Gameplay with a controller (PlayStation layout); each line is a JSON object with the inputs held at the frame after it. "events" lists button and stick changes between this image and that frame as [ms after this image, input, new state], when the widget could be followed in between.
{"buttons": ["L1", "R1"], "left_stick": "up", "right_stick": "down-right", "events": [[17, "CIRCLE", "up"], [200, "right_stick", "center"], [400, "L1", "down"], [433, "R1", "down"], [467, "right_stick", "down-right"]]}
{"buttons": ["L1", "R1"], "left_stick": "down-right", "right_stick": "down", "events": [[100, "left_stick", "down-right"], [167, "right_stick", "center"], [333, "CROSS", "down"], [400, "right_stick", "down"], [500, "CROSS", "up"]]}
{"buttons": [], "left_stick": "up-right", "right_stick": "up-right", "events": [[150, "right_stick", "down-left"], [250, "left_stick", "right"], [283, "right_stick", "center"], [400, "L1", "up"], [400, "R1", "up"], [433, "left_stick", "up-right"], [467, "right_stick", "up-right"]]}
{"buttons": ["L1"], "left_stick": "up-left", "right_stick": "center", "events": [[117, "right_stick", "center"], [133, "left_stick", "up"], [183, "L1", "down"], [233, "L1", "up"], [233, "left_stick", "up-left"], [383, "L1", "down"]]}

════════════════════

** The problem **
Give back all of the data exactly, with every line intact.

** Response to this exercise **
Gameplay with a controller (PlayStation layout); each line is a JSON object with the inputs held at the frame after it. "events" lists button and stick changes between this image and that frame as [ms after this image, input, new state], when the widget could be followed in between.
{"buttons": ["L1", "R1"], "left_stick": "up", "right_stick": "down-right", "events": [[17, "CIRCLE", "up"], [200, "right_stick", "center"], [400, "L1", "down"], [433, "R1", "down"], [467, "right_stick", "down-right"]]}
{"buttons": ["L1", "R1"], "left_stick": "down-right", "right_stick": "down", "events": [[100, "left_stick", "down-right"], [167, "right_stick", "center"], [333, "CROSS", "down"], [400, "right_stick", "down"], [500, "CROSS", "up"]]}
{"buttons": [], "left_stick": "up-right", "right_stick": "up-right", "events": [[150, "right_stick", "down-left"], [250, "left_stick", "right"], [283, "right_stick", "center"], [400, "L1", "up"], [400, "R1", "up"], [433, "left_stick", "up-right"], [467, "right_stick", "up-right"]]}
{"buttons": ["L1"], "left_stick": "up-left", "right_stick": "center", "events": [[117, "right_stick", "center"], [133, "left_stick", "up"], [183, "L1", "down"], [233, "L1", "up"], [233, "left_stick", "up-left"], [383, "L1", "down"]]}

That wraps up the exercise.